- A Justiça de São Paulo recebeu a denúncia do Ministério Público e tornou réus a influenciadora e advogada Deolane Bezerra, o líder do PCC Marcola e familiares, em um caso ligado a lavagem de dinheiro e organização criminosa.
- A investigação, conduzida pelo Grupo de Atuação Especial de Combate ao Crime Organizado (GAECO), apura o uso de uma transportadora para movimentar recursos de origem ilícita e dificultar o rastreamento.
- O inquérito teve início em 2019, a partir de documentos apreendidos durante uma ação em Presidente Venceslau, interior de São Paulo, que passaram a embasar as movimentações financeiras do grupo.
- Segundo a denúncia, Deolane teria recebido transfers associadas à empresa investigada, com relatos de que cerca de R$ 27 milhões teriam sido movimentados em operações incompatíveis com a renda declarada.
- As defesas afirmam que a denúncia é apenas uma etapa processual, que a origem dos rendimentos é lícita e que não há ligação com o crime organizado; os réus terão dez dias para apresentar defesa preliminar.
A Justiça de São Paulo recebeu a denúncia do Ministério Público estadual contra a influenciadora e advogada Deolane Bezerra, apontada por lavagem de dinheiro e atuação de organização criminosa. O policial e o Ministério Público entregaram a acusação, transformando Bezerra em ré. Também virou réu Marco Willians Herbas Camacho, o Marcola, e familiares dele, além de outros investigados. O caso envolve a atuação de uma suposta organização criminosa ligada ao Primeiro Comando da Capital (PCC) e uma empresa de transportes utilizada para movimentar recursos ilícitos.
A investigação, conduzida pelo GAECO, aponta que a transportadora era utilizada para fragmentar operações bancárias, dificultando o rastreio de valores e inserindo recursos de origem criminosa no sistema financeiro. O inquérito teve origem em 2019, quando a Polícia Civil apreendeu documentos em uma unidade prisional de Presidente Venceslau, no interior de São Paulo. A partir dessas evidências, as movimentações financeiras do grupo passaram a ser analisadas com maior rigidez.

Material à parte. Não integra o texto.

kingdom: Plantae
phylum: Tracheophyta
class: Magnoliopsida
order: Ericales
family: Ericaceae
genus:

Relatórios do LAB-LD indicam que Deolane teria movimentado cerca de R$ 27 milhões em operações incompatíveis com a renda declarada aos órgãos de controle. Segundo a denúncia, a notoriedade pública da influenciadora seria utilizada para conferir aparência de legalidade aos recursos ocultos por meio de várias transações. A acusação sustenta que a exposição pública seria estratégica para facilitar a ocultação do dinheiro.
Defesas contestam acusações
A defesa de Deolane Bezerra afirmou que o recebimento da denúncia é apenas etapa processual inicial e não sinaliza condenação. O grupo sustenta que o patrimônio da influenciadora possui origem lícita e que não há relação com organizações criminosas. Alega ainda que rendimentos são declarados regularmente.
A defesa de Marcola e de familiares também negou as acusações, informando que irão questionar a denúncia no decorrer do processo. Os advogados ressaltaram que os investigados apresentarão seus argumentos conforme a tramitação.
Próximos passos
Com o recebimento da denúncia, os réus serão formalmente citados e estrearão o prazo de defesa preliminar de dez dias. As defesas devem apresentar documentos e fundamentações para contestar as imputações, conforme o andamento processual. O caso permanece sob apuração, sem conclusão atribuída aos fatos.